### What is required
Exclude the pictures, then copy all remaining records exactly.
- - - - - - -
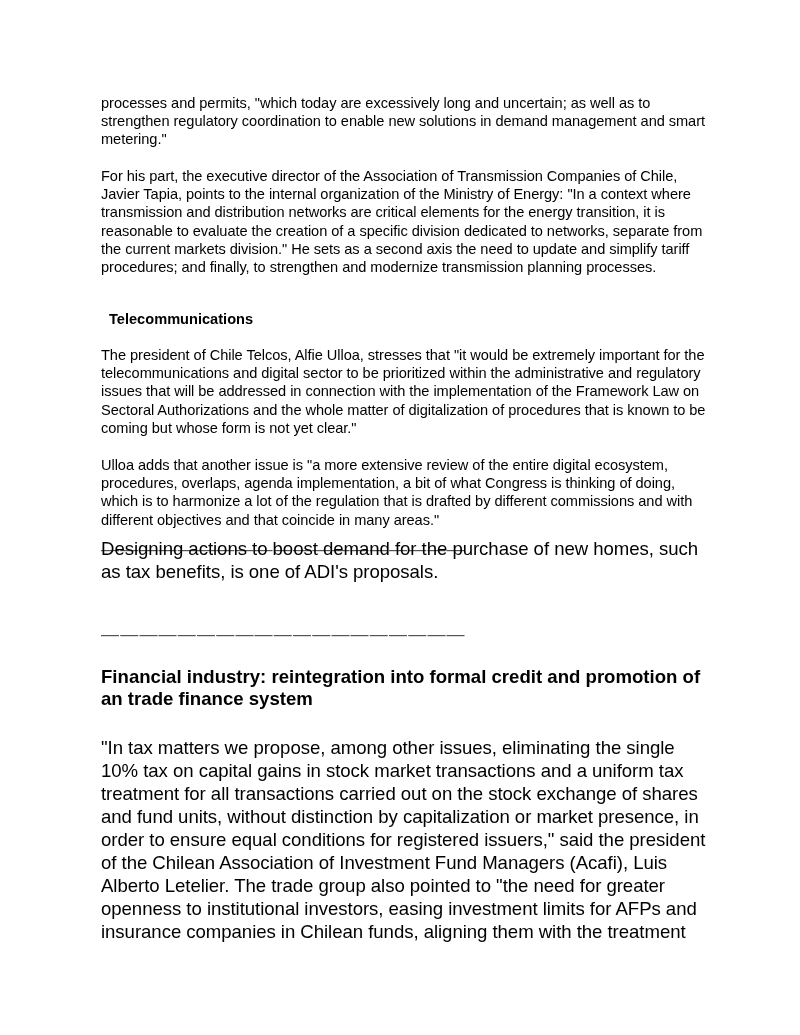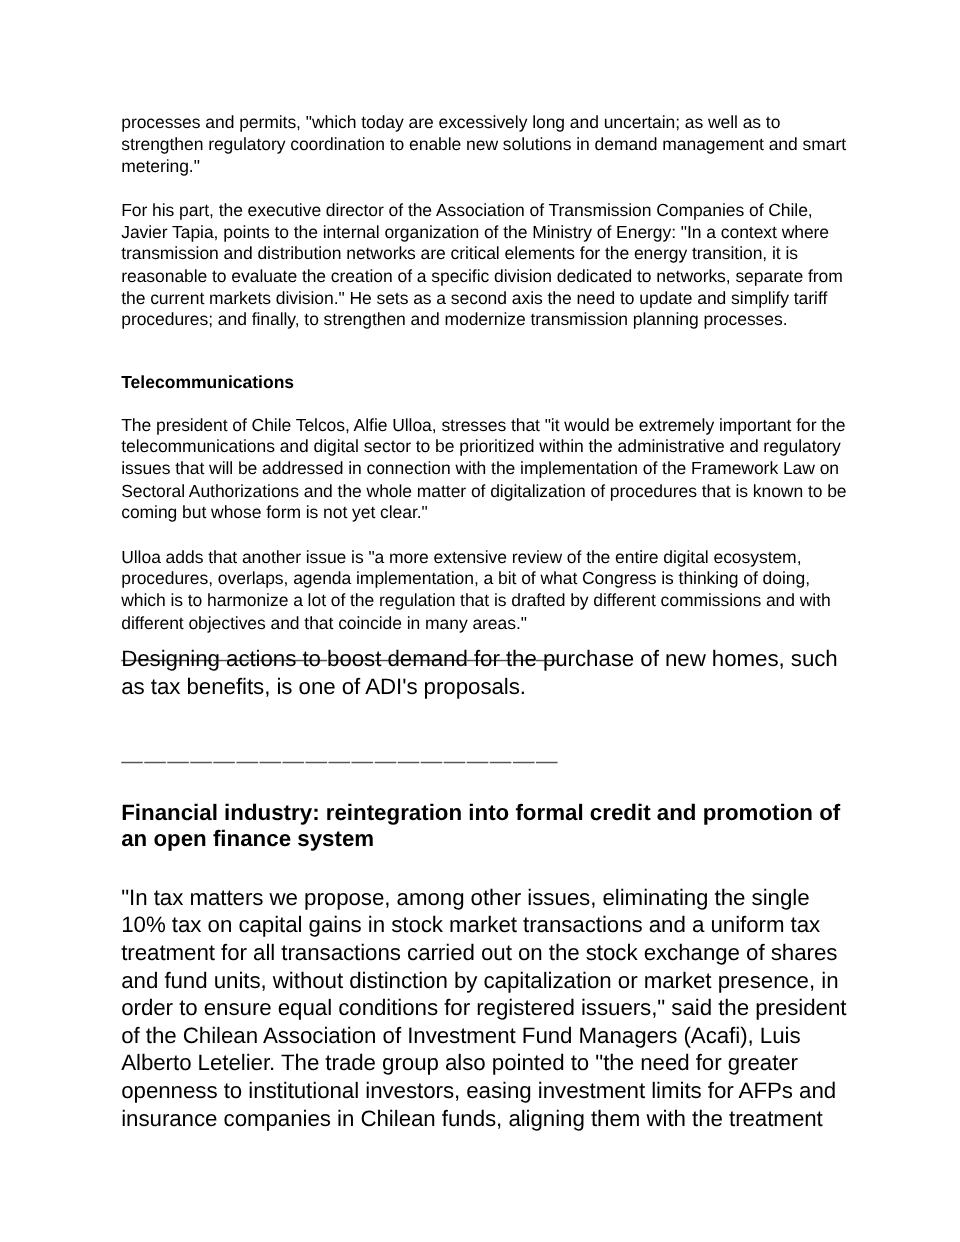"Telecommunications" .h-small { left: 0 -> 8px }
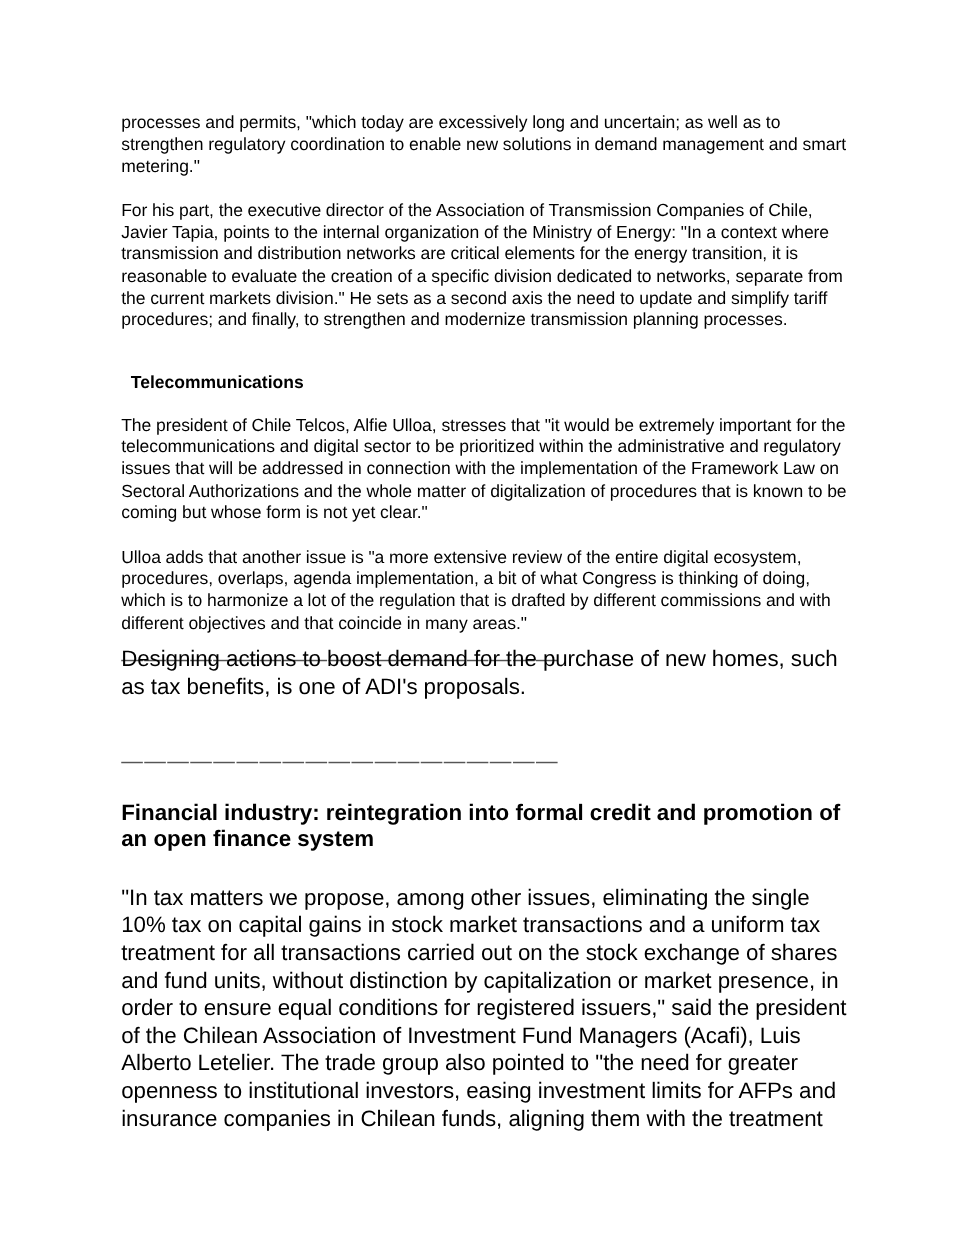"Financial industry: reintegration into" h2.h-large { text: open -> trade }
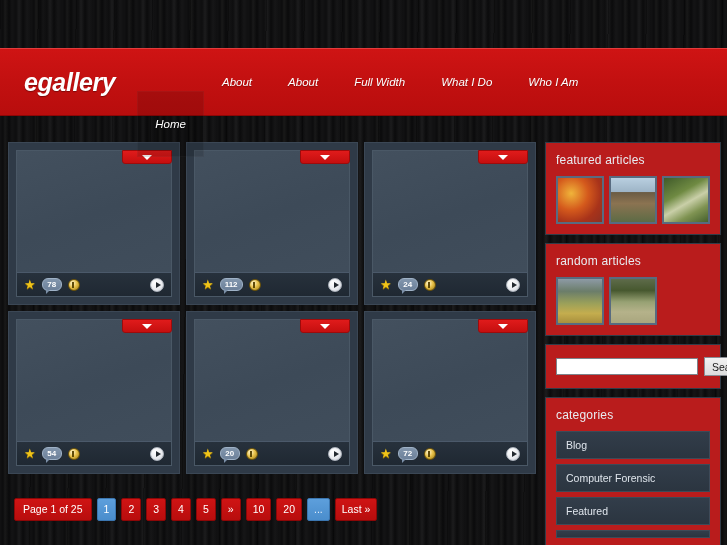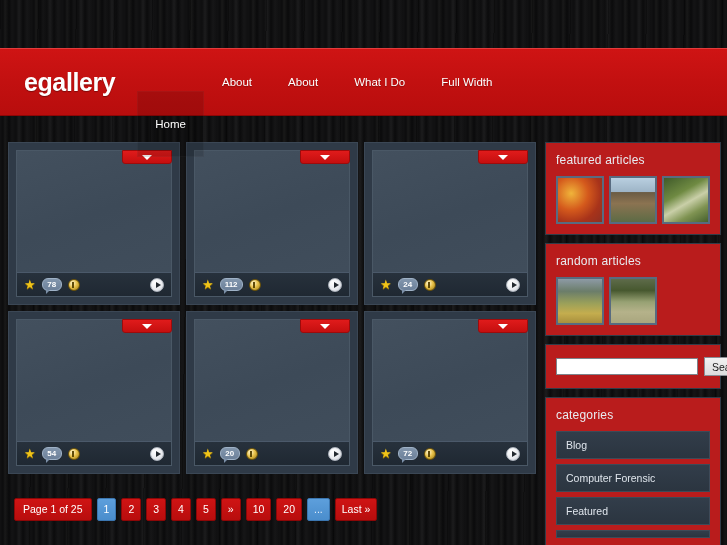"egallery" .header { font-style: none -> italic }
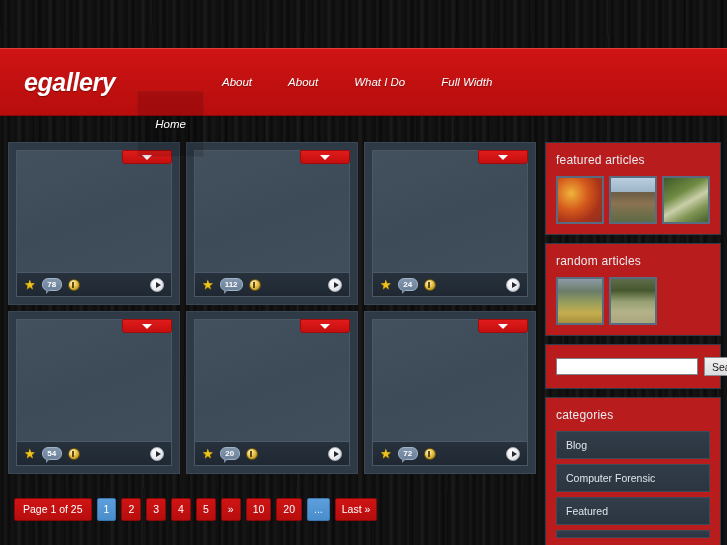"What I Do" div.nav-item { order: before "Full Width" -> after "Full Width" }
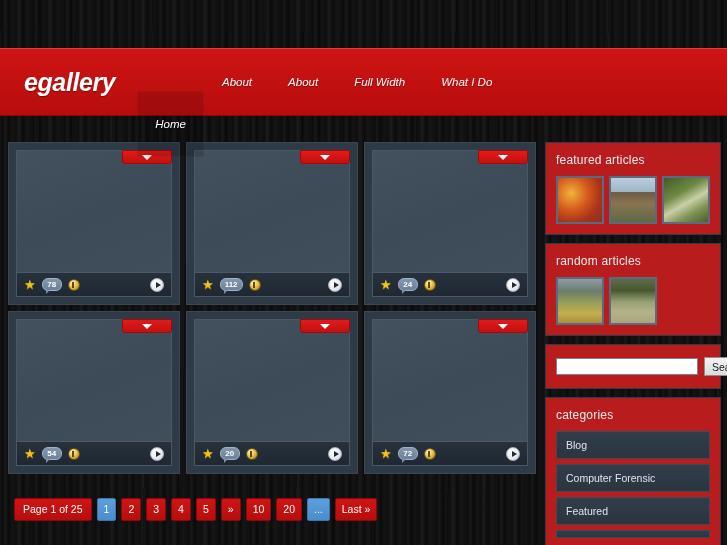"Who I Am" div.nav-item { html: none -> <div>Who I Am</div> }
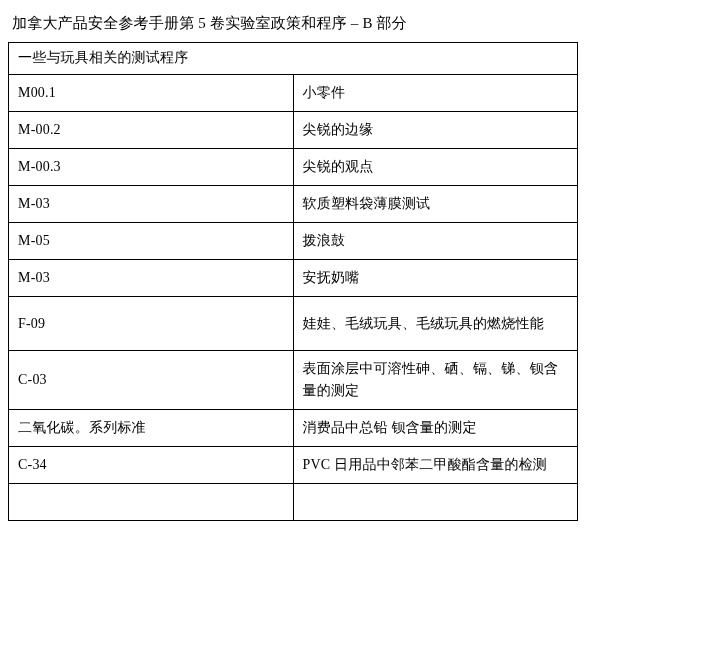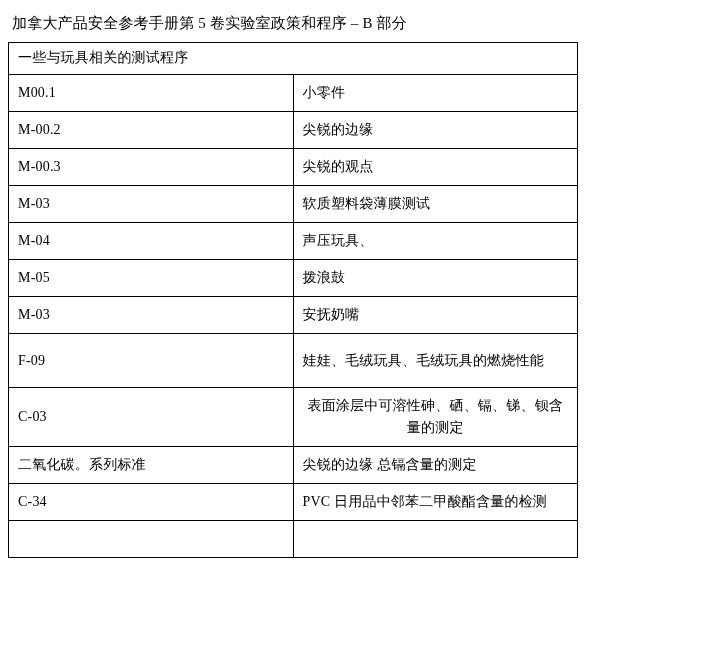"M-04" tr { html: <tr> <td>M-04</td> <td>声压玩具、</td> </tr> -> none }
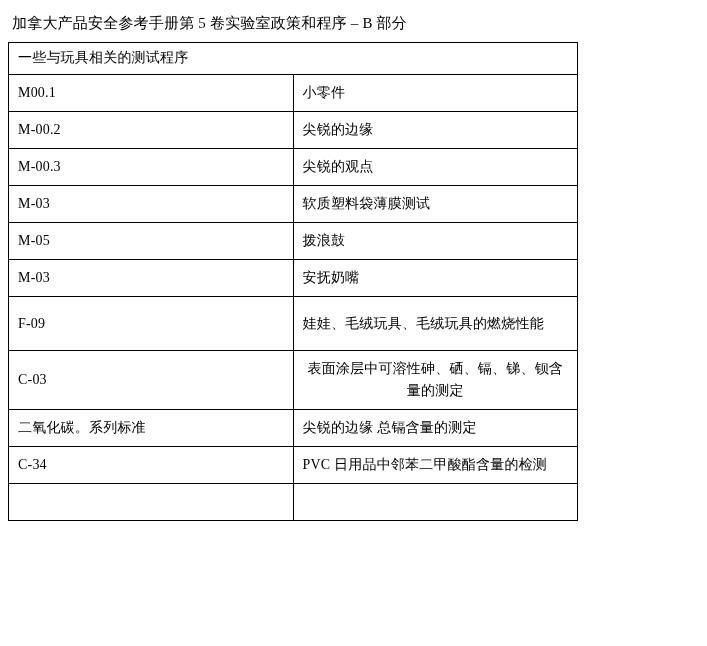"表面涂层中可溶性砷、硒、镉、锑、钡含量的测定" .two-line { text-align: center -> none }
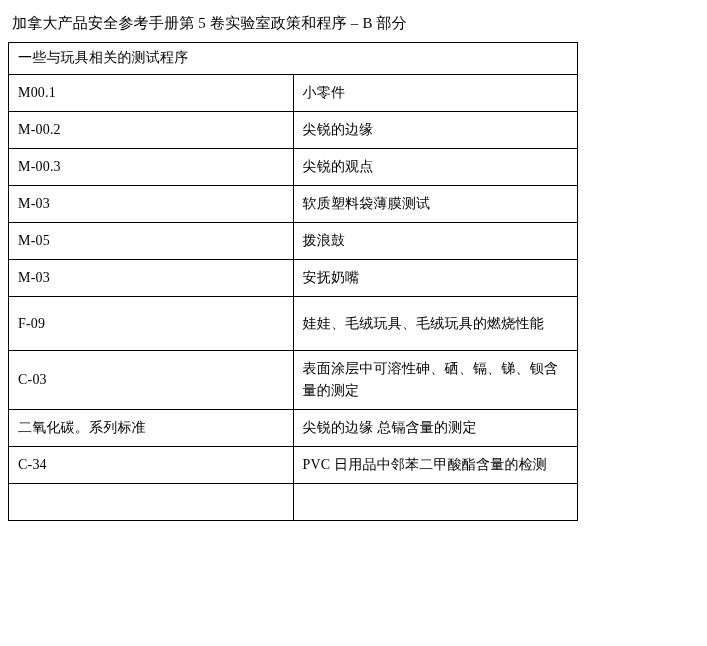"尖锐的边缘 总镉含量的测定" td.col-desc { text: 尖锐的边缘 总镉 -> 消费品中总铅 钡 }
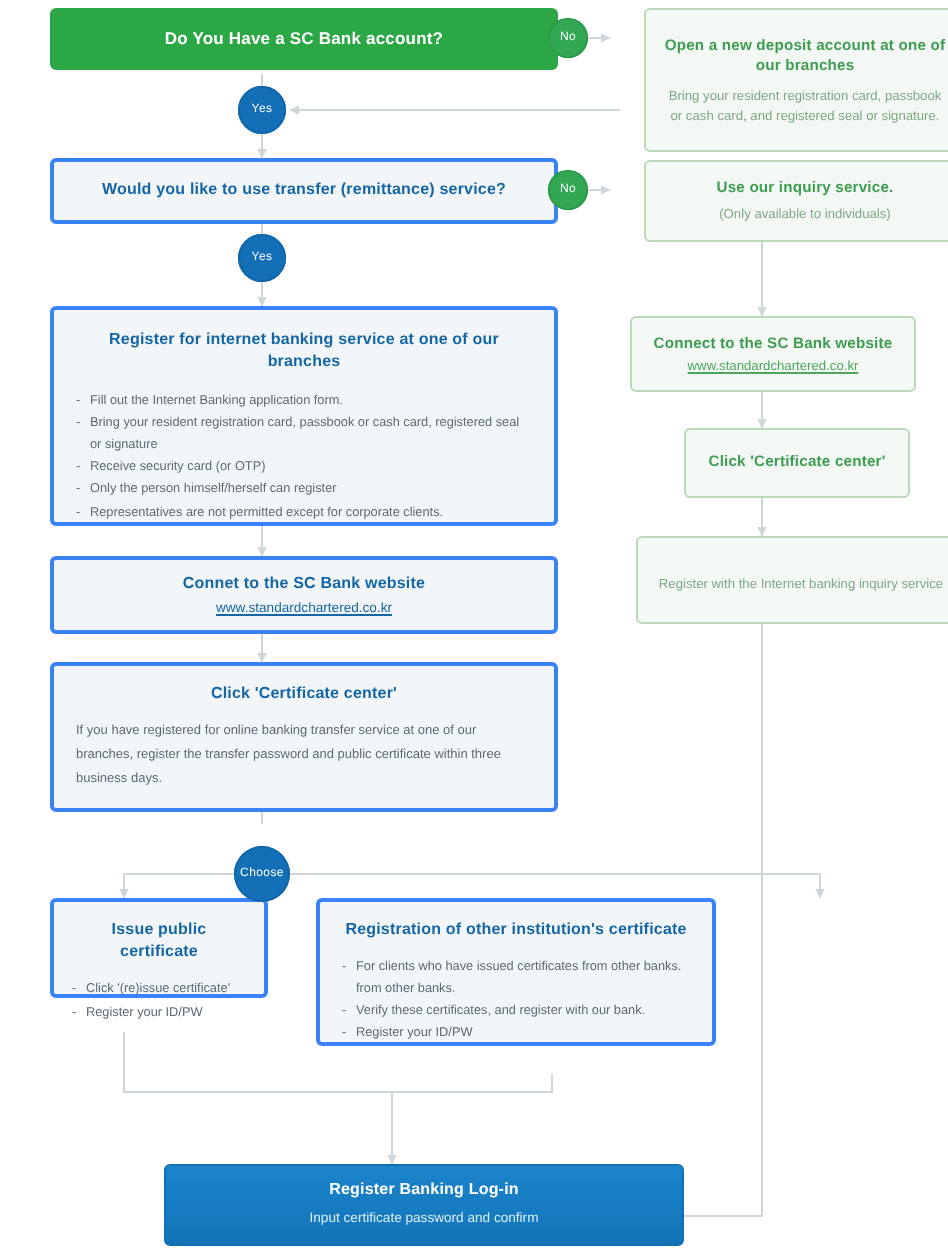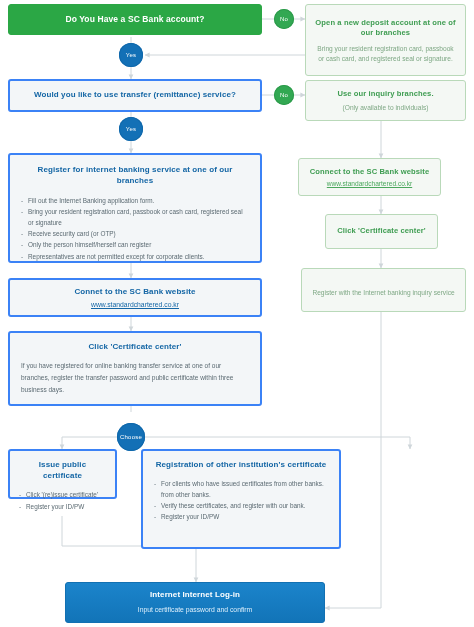"Do You Have a SC" .node { margin-left: none -> 17px }
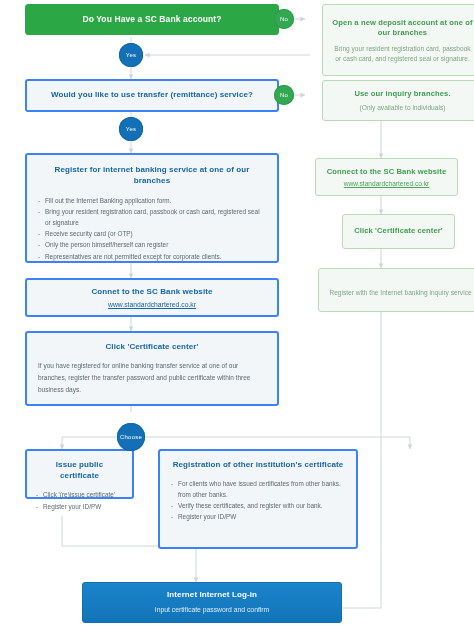"Use our inquiry branches." div.title { text: branches -> service }
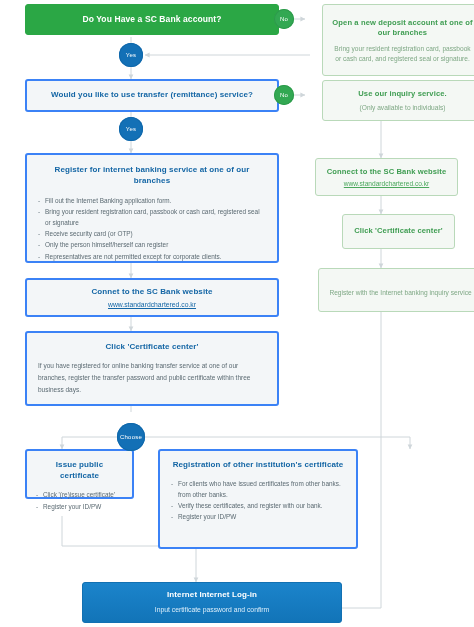"Registration of other institution's" div.node { height: 100px -> 74px }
- - - - - - -
### Result
"Telecommunications" .h-small { left: 0 -> 8px }
"Financial industry: reintegration into" h2.h-large { text: open -> trade }
"egallery" .header { font-style: none -> italic }
"What I Do" div.nav-item { order: before "Full Width" -> after "Full Width" }
"Who I Am" div.nav-item { html: none -> <div>Who I Am</div> }
"M-04" tr { html: <tr> <td>M-04</td> <td>声压玩具、</td> </tr> -> none }
"表面涂层中可溶性砷、硒、镉、锑、钡含量的测定" .two-line { text-align: center -> none }
"尖锐的边缘 总镉含量的测定" td.col-desc { text: 尖锐的边缘 总镉 -> 消费品中总铅 钡 }
"Do You Have a SC" .node { margin-left: none -> 17px }
"Use our inquiry branches." div.title { text: branches -> service }
"Registration of other institution's" div.node { height: 100px -> 74px }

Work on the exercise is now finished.